__Exercise brief__
Exclude the pictures from your copy, and reproduce each entry below verbatim.

━━ Information shown

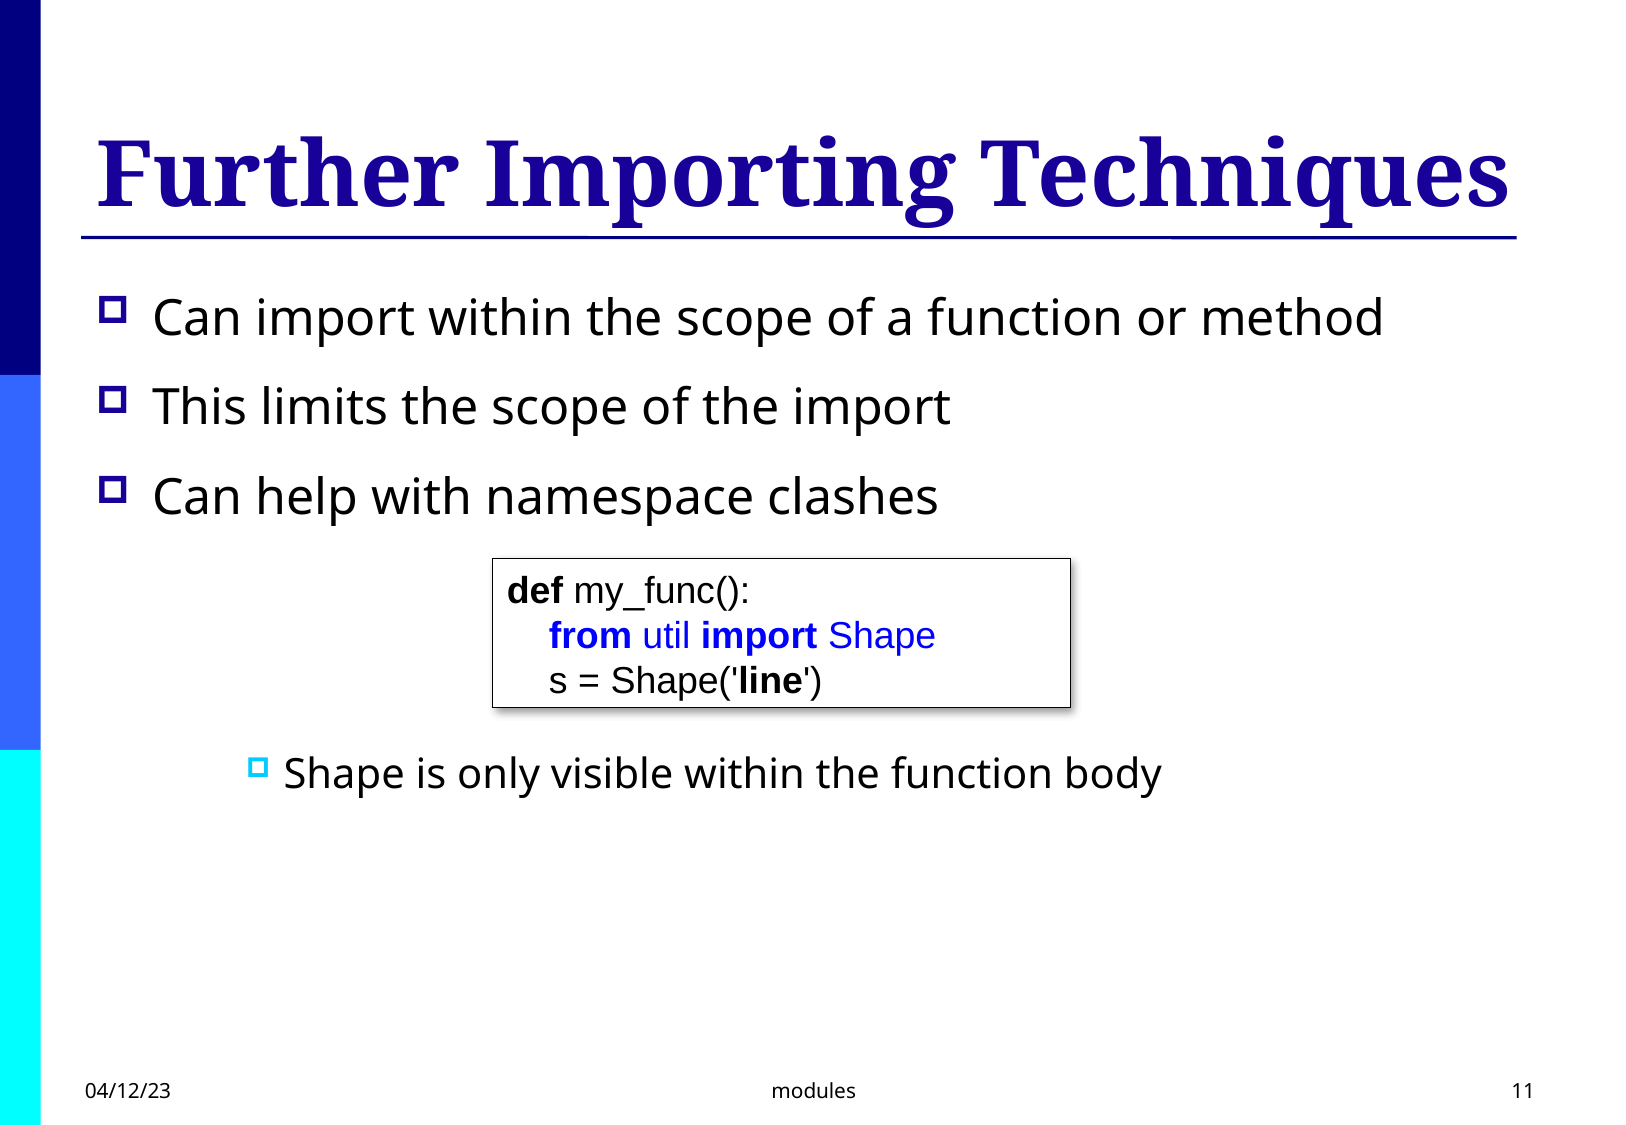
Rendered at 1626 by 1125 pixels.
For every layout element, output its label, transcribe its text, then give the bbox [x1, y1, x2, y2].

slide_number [70, 1070, 450, 1125]
footer modules [556, 1070, 1071, 1125]
title Further Importing Techniques [81, 45, 1544, 233]
slide_number 11 [1170, 1070, 1550, 1125]
text_box def my_func(): from util import Shape s = Shape('line') [492, 558, 1071, 708]
list Can import within the scope of a function or method This limits the scope of the import Can help with namespace clashes Shape is only visible within the function body [81, 262, 1544, 1006]
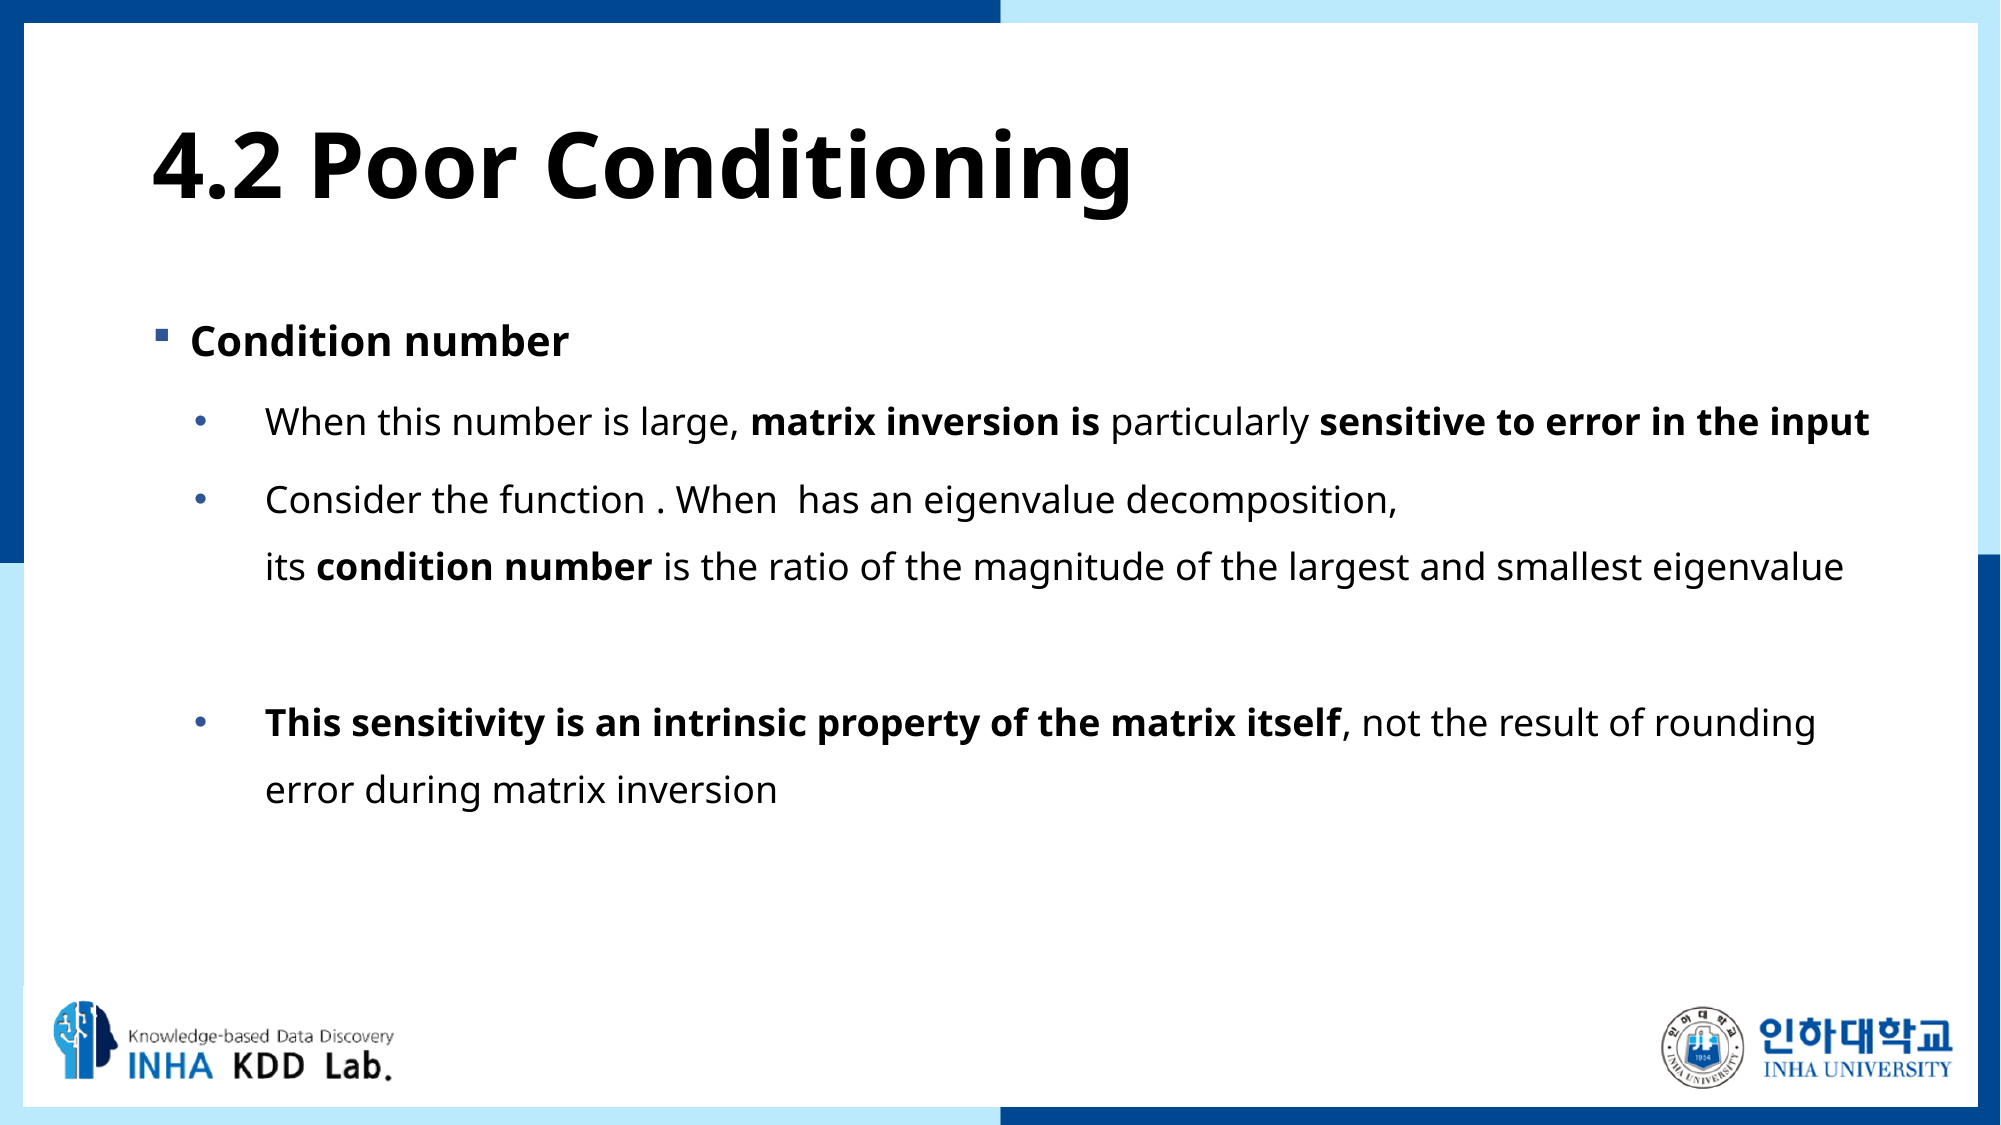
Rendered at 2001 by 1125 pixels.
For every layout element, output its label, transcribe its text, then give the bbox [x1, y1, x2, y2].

title 4.2 Poor Conditioning [137, 59, 1863, 278]
picture [0, 0, 2001, 1125]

━━━━

__Task answer__
Rendered at 1626 by 1125 pixels.
For every layout element, output its label, transcribe its text, then give the bbox [x1, y1, x2, y2].

slide_number [70, 1070, 450, 1125]
footer modules [556, 1070, 1071, 1125]
title Further Importing Techniques [81, 45, 1544, 233]
slide_number 11 [1170, 1070, 1550, 1125]
text_box def my_func(): from util import Shape s = Shape('line') [492, 558, 1071, 708]
list Can import within the scope of a function or method This limits the scope of the import Can help with namespace clashes Shape is only visible within the function body [81, 262, 1544, 1006]
Rendered at 2001 by 1125 pixels.
For every layout element, output its label, transcribe its text, then give the bbox [x1, y1, x2, y2].

title 4.2 Poor Conditioning [137, 59, 1863, 278]
picture [0, 0, 2001, 1125]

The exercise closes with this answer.